Fotografia revela detalhes de uma cidade, como se mostrasse seu corpo e alma. Para alguns povos ela rouba a alma das pessoas. Por isso, o encantamento e medo perante uma fotografia; por isso, o zelo por nossa imagem. Nela, gravamos momentos diversos da vida urbana. Imagens bonitas, agressivas, deprimentes... Em alguns momentos, algo surpreendente. A urbe é assim: multifacetada. O visitante descobre minúcias de uma cidade em seus registros. Além das coisas belas, a fotografia denuncia mazelas, falta de cuidados com coisas públicas, desleixos e agressões àquilo que é de todos. Mas, por ser tão reveladora, só é entendida por poucos. Como viajante prefiro gravar em memória. Não consigo enquadrar imagens na tela da câmera; não consigo gravar fatos e instantes que me alegram; coisas que nos atraem; detalhes que importam às minhas sensações. Acho que falta concentração para o momento exato do click. Quem sabe, inconscientemente, o meu olhar não queira partilhar aquilo que interessa apenas a nós mesmos. Ou, o meu olhar é o olhar dos aborígenes: acreditam que a fotografia retira a alma da pessoa e das coisas. Sendo assim, decidi deixar para a memória os instantes vividos. Mais ainda, as fotos de uma viagem, por mais bonitos que sejam os locais e pessoas, nunca revelam os sentimentos. Para muitos, o melhor de uma viagem é o seu preparo, são os dias que a antecede.
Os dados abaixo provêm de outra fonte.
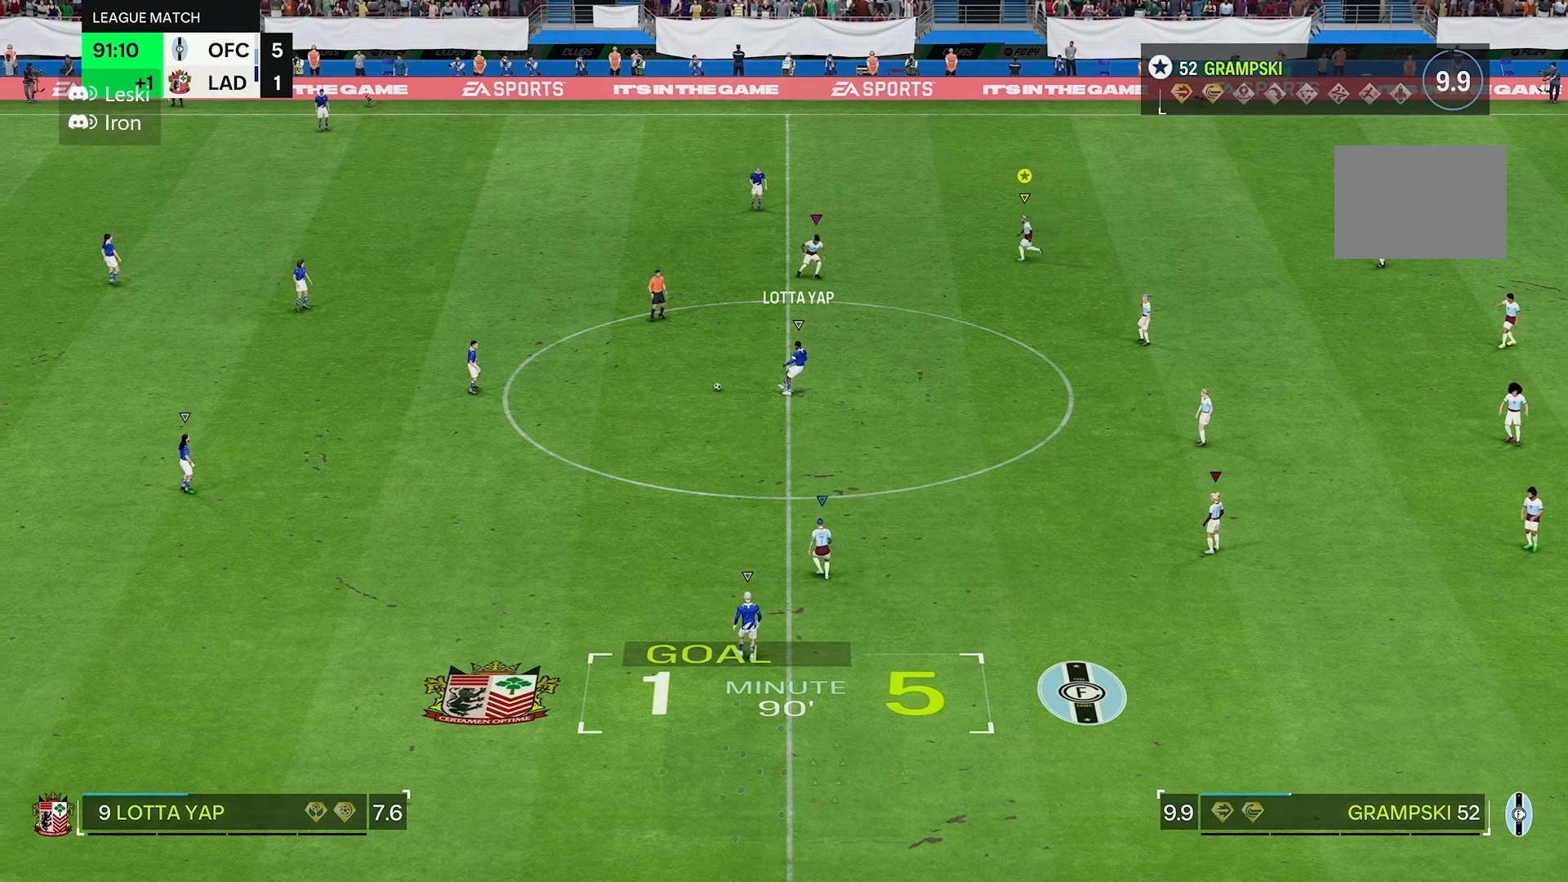
{"buttons": [], "left_stick": "left", "right_stick": "center", "events": [[16, "left_stick", "left"], [233, "L2", "up"]]}
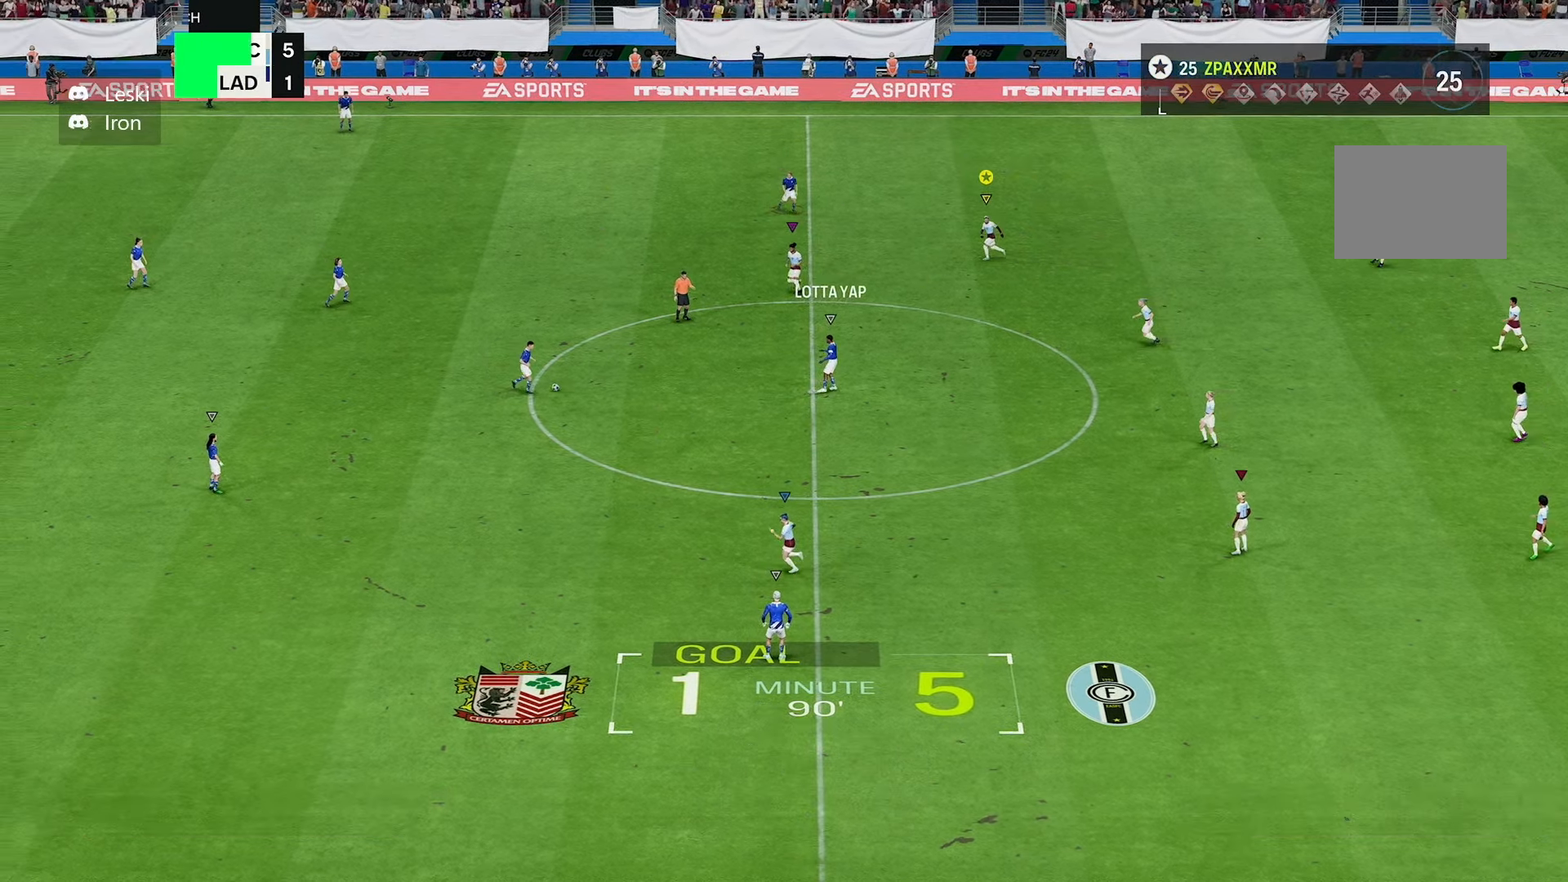
{"buttons": ["R2"], "left_stick": "left", "right_stick": "center", "events": [[216, "R2", "down"]]}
Durante a pandemia do coronavírus, nenhuma viagem era segura.  Restava rever, no YouTube, vídeos e fotografias do Brasil e mundo afora.  Das minhas andanças, de tempos atrás, em memória gravei: Paris é uma festa. Mais que a arquitetura; bem mais que ruas e avenidas projetadas; rio bem cuidado; torre; pontes charmosas; povo... O que impressiona é a qualidade do serviço público. Impressiona o transporte e a limpeza. Mais: os banheiros de bares, restaurantes e aeroportos. Locais públicos e privados são impecavelmente limpos. Não é uma coisa de país rico. Vai além. As dependências de casas, calçadas e fachadas, na cidade e vilarejos, são motivos de rivalidades. Disputam entre si, para apresentarem o melhor visual; sem se preocuparem com o luxo. Uma coisa bela e simples. Algo que envolve civilidade: senso de direito e deveres. Os cuidados surpreendem bem antes da surpresa com a beleza arquitetônica. À noite, em quarto de hotel, a televisão apresentava o noticiário da CNN. A jornalista perguntava ao fotógrafo Sebastião Salgado a razão das telas expostas no Museu de Nova York e as fotografias do seu livro (Gênesis). Em inglês, ele revelava a origem de tudo: buscou em tribos da Amazônia, em pontos longínquos da Patagônia e nos animais da África o início da vida. Em Aymorés, uma cidade mineira junto ao Espírito Santo, perto do rio Doce, em terras pertencentes aos seus pais, ele mantém uma reserva florestal. A releitura desta crônica me fez lembrar José Carlos de Oliveira. Assim como Salgado, um fotógrafo apaixonado pelas coisas da natureza. Com a perda de José Carlos ficamos mais pobres nas artes. E, por um longo tempo, entristecidos: nós e os colibris.  A fotografia perde um pouco de sua beleza.